How would you approach designing and implementing a monitoring and alerting system for a complex distributed application?
- Design a monitoring system with relevant metrics such as response time, error rates, resource utilisation, and custom application-specific metrics.
- Use tools like Prometheus, Grafana, or ELK stack.
- Set up meaningful alerts with proper thresholds and aggregation.
- Establish different alerting channels for different severity levels.
- Continuously refine alerts based on false positives/negatives
Explain the differences between horizontal and vertical scaling.
- Horizontal scaling involves adding more instances of the same component, distributing the load.
- Vertical scaling involves upgrading the resources of an existing instance.
- Horizontal scaling is suitable for distributing high traffic and ensuring availability.
- Vertical scaling is useful for improving performance of individual components.
What challenges might arise with horizontal and vertical scaling?
- horizontal scaling: synchronization issues and data consistency
- vertical scaling: resource limitations on a single machine.
How would you describe a robust CI/CD pipeline?
- A robust CI/CD pipeline includes stages for building, testing, deploying, and monitoring.
- Automated tests cover unit, integration, and end-to-end scenarios.
- pipeline helps catch bugs early and ensures consistent deployments.
Discuss the importance of automated testing and continuous integration/continuous deployment (CI/CD).
- Automated testing ensures code quality and reliability.
- CI/CD automates deployment pipelines for faster and safer releases
How would you troubleshoot the issue and identify the root cause of performance degradation in production?
- Analyse performance metrics, logs, and resource utilisation.

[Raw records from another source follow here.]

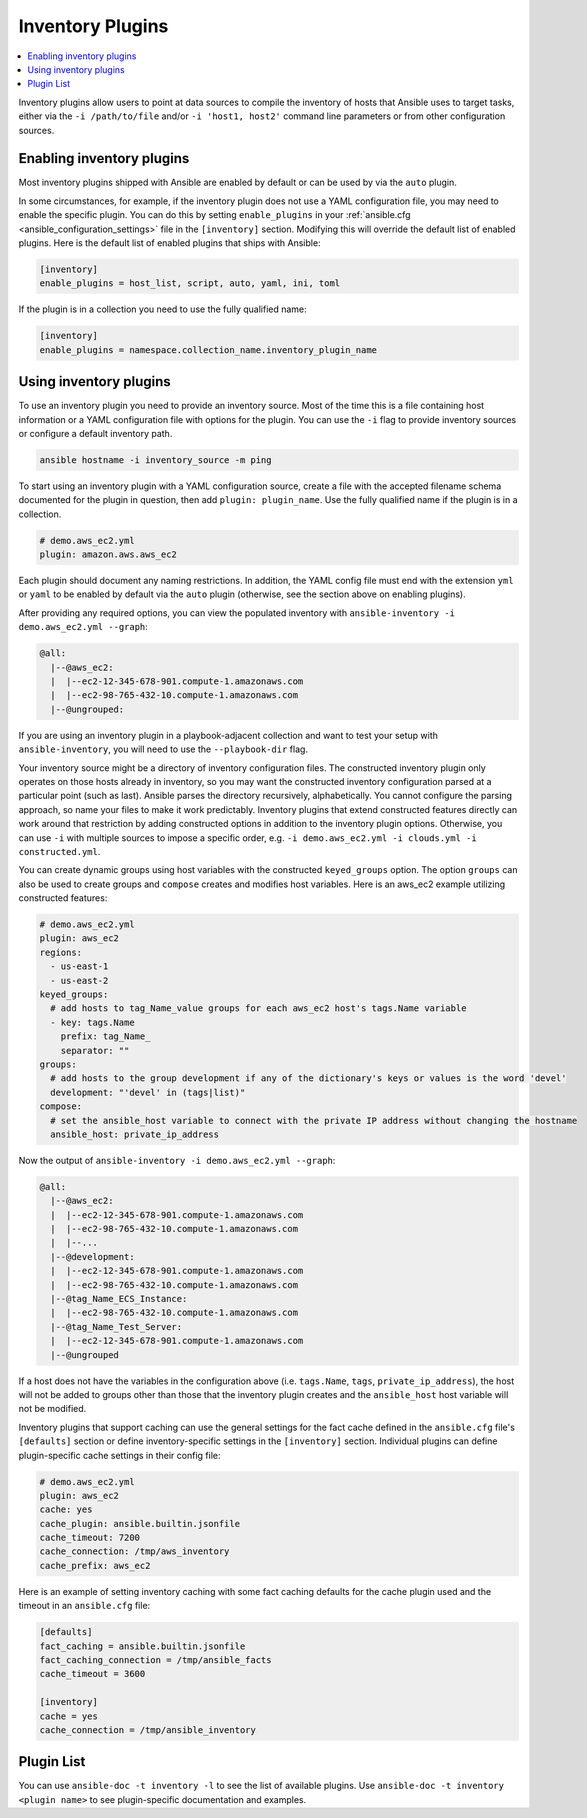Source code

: .. _inventory_plugins:

Inventory Plugins
=================

.. contents::
   :local:
   :depth: 2

Inventory plugins allow users to point at data sources to compile the inventory of hosts that Ansible uses to target tasks, either via the ``-i /path/to/file`` and/or ``-i 'host1, host2'`` command line parameters or from other configuration sources.


.. _enabling_inventory:

Enabling inventory plugins
--------------------------

Most inventory plugins shipped with Ansible are enabled by default or can be used by via the ``auto`` plugin.

In some circumstances, for example, if the inventory plugin does not use a YAML configuration file, you may need to enable the specific plugin. You can do this by setting ``enable_plugins`` in your :ref:`ansible.cfg <ansible_configuration_settings>` file in the ``[inventory]`` section. Modifying this will override the default list of enabled plugins. Here is the default list of enabled plugins that ships with Ansible:

.. code-block:: ini

   [inventory]
   enable_plugins = host_list, script, auto, yaml, ini, toml

If the plugin is in a collection you need to use the fully qualified name:

.. code-block:: ini

   [inventory]
   enable_plugins = namespace.collection_name.inventory_plugin_name


.. _using_inventory:

Using inventory plugins
-----------------------

To use an inventory plugin you need to provide an inventory source. Most of the time this is a file containing host information or a YAML configuration file with options for the plugin. You can use the ``-i`` flag to provide inventory sources or configure a default inventory path.

.. code-block:: bash

   ansible hostname -i inventory_source -m ping

To start using an inventory plugin with a YAML configuration source, create a file with the accepted filename schema documented for the plugin in question, then add ``plugin: plugin_name``. Use the fully qualified name if the plugin is in a collection.

.. code-block:: yaml

   # demo.aws_ec2.yml
   plugin: amazon.aws.aws_ec2

Each plugin should document any naming restrictions. In addition, the YAML config file must end with the extension ``yml`` or ``yaml`` to be enabled by default via the ``auto`` plugin (otherwise, see the section above on enabling plugins).

After providing any required options, you can view the populated inventory with ``ansible-inventory -i demo.aws_ec2.yml --graph``:

.. code-block:: text

    @all:
      |--@aws_ec2:
      |  |--ec2-12-345-678-901.compute-1.amazonaws.com
      |  |--ec2-98-765-432-10.compute-1.amazonaws.com
      |--@ungrouped:

If you are using an inventory plugin in a playbook-adjacent collection and want to test your setup with ``ansible-inventory``, you will need to use the ``--playbook-dir`` flag.

Your inventory source might be a directory of inventory configuration files. The constructed inventory plugin only operates on those hosts already in inventory, so you may want the constructed inventory configuration parsed at a particular point (such as last). Ansible parses the directory recursively, alphabetically. You cannot configure the parsing approach, so name your files to make it work predictably. Inventory plugins that extend constructed features directly can work around that restriction by adding constructed options in addition to the inventory plugin options. Otherwise, you can use ``-i`` with multiple sources to impose a specific order, e.g. ``-i demo.aws_ec2.yml -i clouds.yml -i constructed.yml``.

You can create dynamic groups using host variables with the constructed ``keyed_groups`` option. The option ``groups`` can also be used to create groups and ``compose`` creates and modifies host variables. Here is an aws_ec2 example utilizing constructed features:

.. code-block:: yaml

    # demo.aws_ec2.yml
    plugin: aws_ec2
    regions:
      - us-east-1
      - us-east-2
    keyed_groups:
      # add hosts to tag_Name_value groups for each aws_ec2 host's tags.Name variable
      - key: tags.Name
        prefix: tag_Name_
        separator: ""
    groups:
      # add hosts to the group development if any of the dictionary's keys or values is the word 'devel'
      development: "'devel' in (tags|list)"
    compose:
      # set the ansible_host variable to connect with the private IP address without changing the hostname
      ansible_host: private_ip_address

Now the output of ``ansible-inventory -i demo.aws_ec2.yml --graph``:

.. code-block:: text

    @all:
      |--@aws_ec2:
      |  |--ec2-12-345-678-901.compute-1.amazonaws.com
      |  |--ec2-98-765-432-10.compute-1.amazonaws.com
      |  |--...
      |--@development:
      |  |--ec2-12-345-678-901.compute-1.amazonaws.com
      |  |--ec2-98-765-432-10.compute-1.amazonaws.com
      |--@tag_Name_ECS_Instance:
      |  |--ec2-98-765-432-10.compute-1.amazonaws.com
      |--@tag_Name_Test_Server:
      |  |--ec2-12-345-678-901.compute-1.amazonaws.com
      |--@ungrouped

If a host does not have the variables in the configuration above (i.e. ``tags.Name``, ``tags``, ``private_ip_address``), the host will not be added to groups other than those that the inventory plugin creates and the ``ansible_host`` host variable will not be modified.

Inventory plugins that support caching can use the general settings for the fact cache defined in the ``ansible.cfg`` file's ``[defaults]`` section or define inventory-specific settings in the ``[inventory]`` section. Individual plugins can define plugin-specific cache settings in their config file:

.. code-block:: yaml

    # demo.aws_ec2.yml
    plugin: aws_ec2
    cache: yes
    cache_plugin: ansible.builtin.jsonfile
    cache_timeout: 7200
    cache_connection: /tmp/aws_inventory
    cache_prefix: aws_ec2

Here is an example of setting inventory caching with some fact caching defaults for the cache plugin used and the timeout in an ``ansible.cfg`` file:

.. code-block:: ini

   [defaults]
   fact_caching = ansible.builtin.jsonfile
   fact_caching_connection = /tmp/ansible_facts
   cache_timeout = 3600

   [inventory]
   cache = yes
   cache_connection = /tmp/ansible_inventory

.. _inventory_plugin_list:

Plugin List
-----------

You can use ``ansible-doc -t inventory -l`` to see the list of available plugins.
Use ``ansible-doc -t inventory <plugin name>`` to see plugin-specific documentation and examples.

.. seealso::

   :ref:`about_playbooks`
       An introduction to playbooks
   :ref:`callback_plugins`
       Ansible callback plugins
   :ref:`connection_plugins`
       Ansible connection plugins
   :ref:`playbooks_filters`
       Jinja2 filter plugins
   :ref:`playbooks_tests`
       Jinja2 test plugins
   :ref:`playbooks_lookups`
       Jinja2 lookup plugins
   :ref:`vars_plugins`
       Ansible vars plugins
   `User Mailing List <https://groups.google.com/group/ansible-devel>`_
       Have a question?  Stop by the google group!
   `irc.freenode.net <http://irc.freenode.net>`_
       #ansible IRC chat channel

- Identify the specific code changes causing the issue.
- If necessary, roll back the update using version control systems.

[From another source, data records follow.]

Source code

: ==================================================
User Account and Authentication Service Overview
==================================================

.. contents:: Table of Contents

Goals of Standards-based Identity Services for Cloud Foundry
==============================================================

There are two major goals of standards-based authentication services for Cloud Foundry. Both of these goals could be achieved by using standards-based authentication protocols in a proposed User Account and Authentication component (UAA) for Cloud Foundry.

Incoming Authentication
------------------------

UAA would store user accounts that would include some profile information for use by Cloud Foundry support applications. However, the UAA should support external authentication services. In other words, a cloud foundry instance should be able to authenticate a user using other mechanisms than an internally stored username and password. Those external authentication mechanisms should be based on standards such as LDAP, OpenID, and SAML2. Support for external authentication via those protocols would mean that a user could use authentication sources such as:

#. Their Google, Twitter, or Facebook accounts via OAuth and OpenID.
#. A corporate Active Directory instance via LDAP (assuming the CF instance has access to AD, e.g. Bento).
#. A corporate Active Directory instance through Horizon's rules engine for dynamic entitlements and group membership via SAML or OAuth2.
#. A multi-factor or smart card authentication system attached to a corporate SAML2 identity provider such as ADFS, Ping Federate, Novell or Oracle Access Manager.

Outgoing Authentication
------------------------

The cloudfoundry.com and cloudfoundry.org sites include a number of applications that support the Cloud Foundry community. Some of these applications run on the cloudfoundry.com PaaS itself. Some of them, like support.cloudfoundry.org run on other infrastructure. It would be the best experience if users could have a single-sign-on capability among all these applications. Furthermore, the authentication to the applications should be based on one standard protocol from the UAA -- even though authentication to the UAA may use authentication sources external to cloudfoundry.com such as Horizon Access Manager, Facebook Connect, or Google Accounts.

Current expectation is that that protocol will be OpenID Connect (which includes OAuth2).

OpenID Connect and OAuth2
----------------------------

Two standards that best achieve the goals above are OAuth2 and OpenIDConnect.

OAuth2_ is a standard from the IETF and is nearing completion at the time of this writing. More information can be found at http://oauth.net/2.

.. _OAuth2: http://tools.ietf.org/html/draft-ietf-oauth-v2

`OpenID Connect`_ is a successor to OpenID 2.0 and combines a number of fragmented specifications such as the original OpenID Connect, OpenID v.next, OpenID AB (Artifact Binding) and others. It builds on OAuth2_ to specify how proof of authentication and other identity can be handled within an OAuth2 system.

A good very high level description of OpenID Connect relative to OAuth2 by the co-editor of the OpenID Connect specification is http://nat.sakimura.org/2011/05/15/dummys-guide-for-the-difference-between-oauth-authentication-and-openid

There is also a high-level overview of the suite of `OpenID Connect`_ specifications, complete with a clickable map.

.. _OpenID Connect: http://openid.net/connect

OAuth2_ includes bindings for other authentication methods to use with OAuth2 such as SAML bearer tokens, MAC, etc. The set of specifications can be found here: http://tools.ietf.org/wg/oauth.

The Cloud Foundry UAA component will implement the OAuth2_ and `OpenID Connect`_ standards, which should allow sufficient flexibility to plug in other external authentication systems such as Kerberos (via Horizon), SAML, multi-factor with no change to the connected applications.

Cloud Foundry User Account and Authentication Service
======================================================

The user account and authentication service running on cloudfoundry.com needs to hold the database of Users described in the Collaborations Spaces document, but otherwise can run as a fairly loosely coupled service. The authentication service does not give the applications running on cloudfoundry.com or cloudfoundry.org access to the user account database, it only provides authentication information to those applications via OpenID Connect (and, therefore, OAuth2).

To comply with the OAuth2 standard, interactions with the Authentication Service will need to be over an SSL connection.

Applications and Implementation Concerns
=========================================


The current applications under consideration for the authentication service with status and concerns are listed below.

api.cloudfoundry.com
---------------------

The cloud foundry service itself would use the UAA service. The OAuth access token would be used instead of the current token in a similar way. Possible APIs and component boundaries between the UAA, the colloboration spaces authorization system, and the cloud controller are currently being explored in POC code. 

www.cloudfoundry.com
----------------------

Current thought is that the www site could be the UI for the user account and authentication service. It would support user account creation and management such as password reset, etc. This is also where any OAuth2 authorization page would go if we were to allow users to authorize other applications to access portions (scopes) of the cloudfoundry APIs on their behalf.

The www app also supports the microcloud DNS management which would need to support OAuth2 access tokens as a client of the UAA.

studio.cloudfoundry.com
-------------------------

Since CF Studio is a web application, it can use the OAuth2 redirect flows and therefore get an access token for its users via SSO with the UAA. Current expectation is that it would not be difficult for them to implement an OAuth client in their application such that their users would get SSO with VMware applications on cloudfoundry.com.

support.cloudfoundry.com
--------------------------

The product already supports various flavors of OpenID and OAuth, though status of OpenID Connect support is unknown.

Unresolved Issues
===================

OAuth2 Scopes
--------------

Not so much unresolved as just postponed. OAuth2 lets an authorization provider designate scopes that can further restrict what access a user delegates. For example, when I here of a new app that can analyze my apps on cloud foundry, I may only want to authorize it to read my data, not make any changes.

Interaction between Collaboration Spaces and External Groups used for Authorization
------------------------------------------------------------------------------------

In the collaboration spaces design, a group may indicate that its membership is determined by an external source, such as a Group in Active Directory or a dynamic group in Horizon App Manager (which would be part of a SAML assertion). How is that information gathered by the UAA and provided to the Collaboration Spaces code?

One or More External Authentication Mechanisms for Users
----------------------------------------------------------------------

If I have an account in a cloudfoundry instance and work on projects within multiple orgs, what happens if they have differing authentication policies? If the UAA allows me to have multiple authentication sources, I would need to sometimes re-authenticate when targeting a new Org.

- To prevent future occurrences, improve testing practices, and consider canary deployments or feature flags.
How do you ensure that incidents are thoroughly investigated and learnings are applied to prevent future occurrences?

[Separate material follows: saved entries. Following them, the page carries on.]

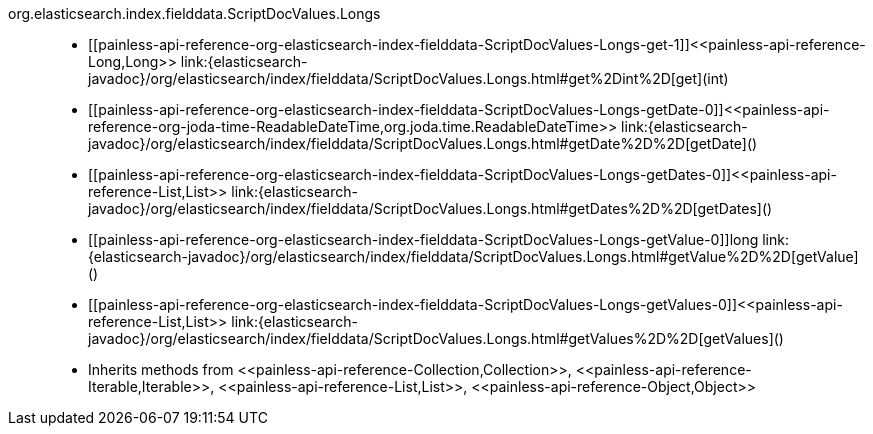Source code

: ////
Automatically generated by PainlessDocGenerator. Do not edit.
Rebuild by running `gradle generatePainlessApi`.
////

[[painless-api-reference-org-elasticsearch-index-fielddata-ScriptDocValues-Longs]]++org.elasticsearch.index.fielddata.ScriptDocValues.Longs++::
* ++[[painless-api-reference-org-elasticsearch-index-fielddata-ScriptDocValues-Longs-get-1]]<<painless-api-reference-Long,Long>> link:{elasticsearch-javadoc}/org/elasticsearch/index/fielddata/ScriptDocValues.Longs.html#get%2Dint%2D[get](int)++
* ++[[painless-api-reference-org-elasticsearch-index-fielddata-ScriptDocValues-Longs-getDate-0]]<<painless-api-reference-org-joda-time-ReadableDateTime,org.joda.time.ReadableDateTime>> link:{elasticsearch-javadoc}/org/elasticsearch/index/fielddata/ScriptDocValues.Longs.html#getDate%2D%2D[getDate]()++
* ++[[painless-api-reference-org-elasticsearch-index-fielddata-ScriptDocValues-Longs-getDates-0]]<<painless-api-reference-List,List>> link:{elasticsearch-javadoc}/org/elasticsearch/index/fielddata/ScriptDocValues.Longs.html#getDates%2D%2D[getDates]()++
* ++[[painless-api-reference-org-elasticsearch-index-fielddata-ScriptDocValues-Longs-getValue-0]]long link:{elasticsearch-javadoc}/org/elasticsearch/index/fielddata/ScriptDocValues.Longs.html#getValue%2D%2D[getValue]()++
* ++[[painless-api-reference-org-elasticsearch-index-fielddata-ScriptDocValues-Longs-getValues-0]]<<painless-api-reference-List,List>> link:{elasticsearch-javadoc}/org/elasticsearch/index/fielddata/ScriptDocValues.Longs.html#getValues%2D%2D[getValues]()++
* Inherits methods from ++<<painless-api-reference-Collection,Collection>>++, ++<<painless-api-reference-Iterable,Iterable>>++, ++<<painless-api-reference-List,List>>++, ++<<painless-api-reference-Object,Object>>++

- Incident response involves immediate action to restore service.
- Post-incident analysis includes a thorough review of what happened, why it happened, and how to prevent it.
- Ensure all contributing factors are addressed.
- Learnings are shared across teams, leading to process improvements and preventing similar incidents.
What disaster recovery strategies and techniques would you employ to ensure high availability and data integrity for a critical application?
- Redundancy: Deploy across multiple availability zones/regions.
- Backup and Restore: Regularly back up data and test restoration procedures.
- Failover: Automatically switch to standby systems in case of failure.
- Chaos Engineering: Intentionally introduce failures to test the system’s resilience.
Explain the concept of “circuit breakers” and their role in preventing cascading failures in a microservices architecture.
detect service degradation
block requests to a failing service
isolate failing components
give them time to recover
How would you implement and manage circuit breakers effectively?
- Set thresholds for errors or latency
- Manage thresholds dynamically based on real-time performance.
How do you navigate collaborating with development teams to achieve both reliability and innovation?
- Emphasise the common goal of reliability and innovation.
- Engage in open communication, share data and insights, and involve both teams in decision-making.
- Use incident learnings to advocate for reliability improvements without hindering innovation.
- Align on shared metrics and incentives to foster a culture of collaboration
How is an error budget calculated and how would you prioritise between new features and reliability?
- calculated based on the difference between 100% and the desired SLO percentage.
- prioritise between new features and reliability by considering the remaining error budget.